By Tom Barnes
June 05, 2018
New research finds fishermen at handful of harbours across South America accidentally caught more than 46,000 of the endangered animals each year. Tens of thousands of turtles each year die at the hands of small-scale fishermen off the coast of South America, a new study has found. Surveys at 43 harbours in Ecuador, Peru and Chile revealed gillnet fisheries catch more than 46,000 turtles per year. Of that number, 16,000 are killed in the process. But, scientists fear the actual number could be even higher, as not all fishing ports in each country were examined as part of the analysis.
The study, carried out by researchers from the University of Exeter and Peruvian conservation organisation ProDelphinus, has been published in the journal Fisheries Research. “People worry about industrial fisheries but a real concern that people are waking up to is small-scale fisheries,” said Prof Brendan Godley, of the University of Exeter’s centre for ecology and conservation. “These are small vessels but they exist in such huge numbers that they can have a massive impact on ecosystems.”

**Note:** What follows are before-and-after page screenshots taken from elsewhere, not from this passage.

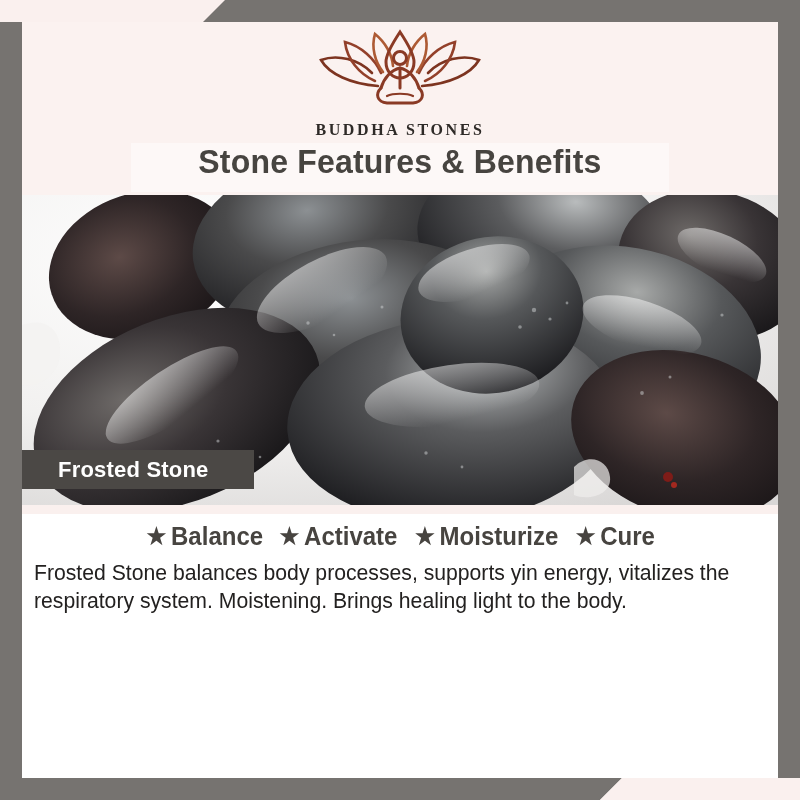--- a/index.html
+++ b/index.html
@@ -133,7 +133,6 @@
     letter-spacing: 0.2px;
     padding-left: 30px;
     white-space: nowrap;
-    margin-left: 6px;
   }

Turtles living in the area covered by the study include leatherbacks, critically endangered in the east Pacific, and the hawksbill turtle, which has critically endangered status worldwide. “This work highlights the importance and the benefits of our approach of engaging with fishers,” said Dr Joanna Alfaro, director of ProDelphinus. “We are actively working with fishers in this region to develop and implement solutions to bycatch – not just to improve the situation for turtles but for the health of fisheries and fish stocks. “Our goal is to develop fisheries that are sustainable for small-scale fishing communities and the species with which they interact.” The study, supported by the Government’s Darwin Initiative, was designed to fill data gaps and identify priority areas for future conservation work.